No, the recognition proceedings are not a repetition or revision of the foreign lawsuit. If you want to defend yourself against the complaint on substantive grounds, then you must generally do so in the U.S. before the court there.
So, which conclusions can we draw from the above?
a) You cannot safely assume that an American judgment cannot be enforced in Germany under any circumstances. True, judgments of New York courts are not automatically enforceable in Germany, but they can be recognized by a German court in a recognition proceeding and then enforced.
b) What are the chances that a New York judgment would (or would not) be recognized and enforced in Germany?
(1) Those chances are good for the defendant, as far as the recognition of punitive damages is concerned. Punitive damages are generally not enforced in Germany.
(2) Otherwise, the plaintiff´s chances to succeed are rather good.
(a) If the defendant does not get involved in proceedings before a New York court, he can later try to object in the recognition proceedings that the statement of claim (summons and complaint) was not properly served. This is especially true if the service does not comply with the rules of the Hague Convention. However, the defendant must be aware that the question of whether a summons and complaint was properly served does not depend on the German rules of service, but on the rules that apply in the country in which the proceedings were conducted.
In our example case, this means the service rules of New York. And if an American judge has expressly permitted service by e-mail in his order, it is certainly a considerable risk to argue later in Germany that this type of service was (also) inadmissible in America.

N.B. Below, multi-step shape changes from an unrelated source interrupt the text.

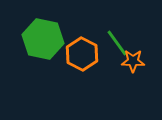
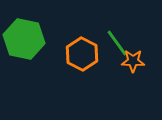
green hexagon: moved 19 px left
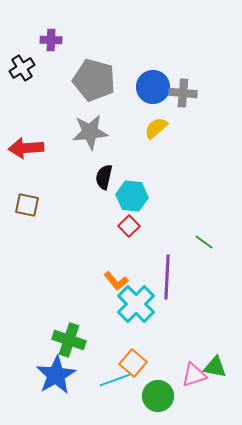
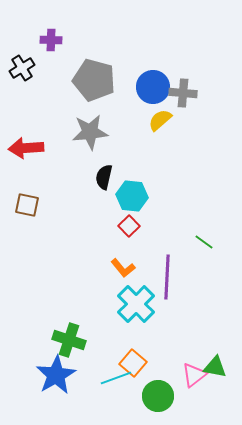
yellow semicircle: moved 4 px right, 8 px up
orange L-shape: moved 7 px right, 13 px up
pink triangle: rotated 20 degrees counterclockwise
cyan line: moved 1 px right, 2 px up
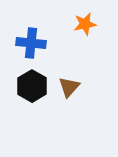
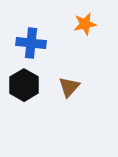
black hexagon: moved 8 px left, 1 px up
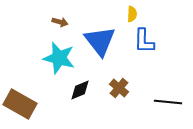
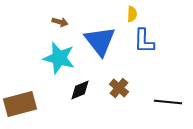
brown rectangle: rotated 44 degrees counterclockwise
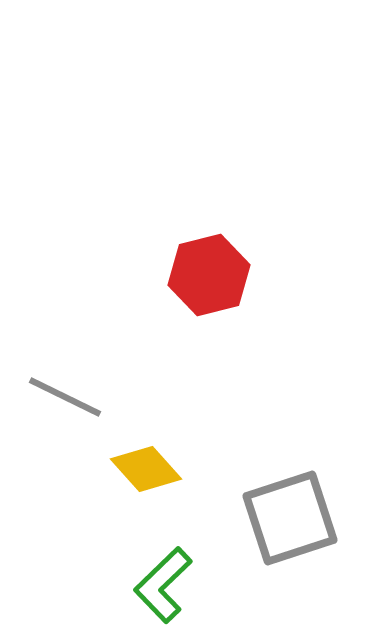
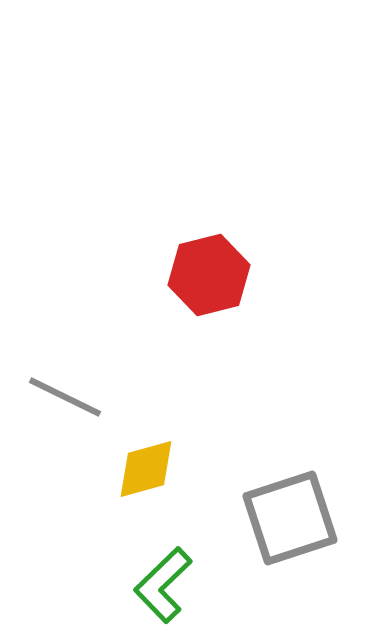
yellow diamond: rotated 64 degrees counterclockwise
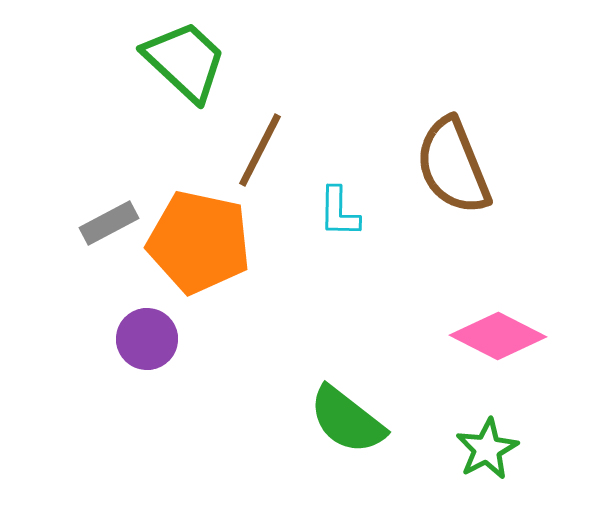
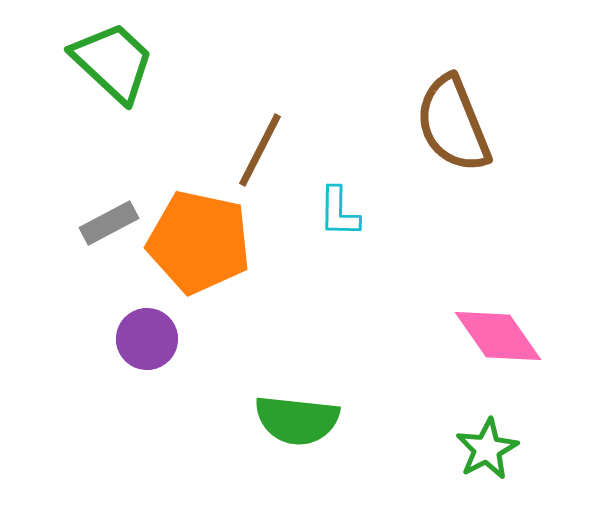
green trapezoid: moved 72 px left, 1 px down
brown semicircle: moved 42 px up
pink diamond: rotated 28 degrees clockwise
green semicircle: moved 50 px left; rotated 32 degrees counterclockwise
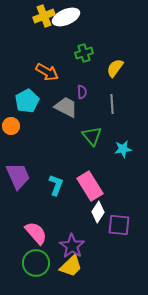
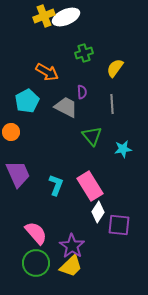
orange circle: moved 6 px down
purple trapezoid: moved 2 px up
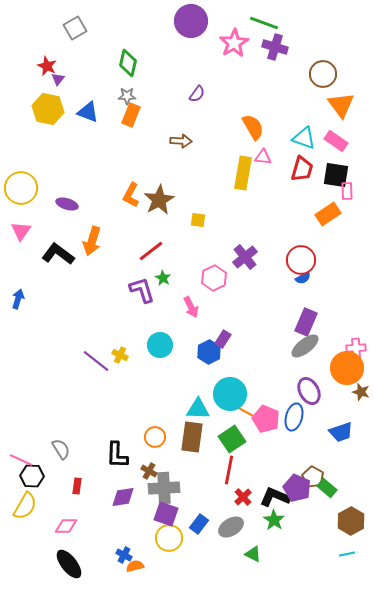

(b) In addition, according to at least some expert opinions, a defect in service is cured if the defendant actually received the statement of claim in time so that he could defend himself against the complaint. You would then have to have the “guts” to argue in the recognition proceedings in Germany that you did not receive the complaint. If you have, however, actually received (and understood) the statement of claim, no lawyer can recommend to you to outright deny it. This is because you would then be making a false statement in court, and that can be punishable in Germany as fraud (§ 263 StGB).
c) The safest, albeit most cost-intensive, option is therefore to get involved in the lawsuit in New York, i.e. to hire a lawyer there to defend you against the complaint. To ensure that you do not end up with the wrong colleague in New York, it can be useful to have a German lawyer mediate the contact. This is especially true if your language skills in the legal terminology are perhaps not good enough to confidently correspond with a New York lawyer yourself.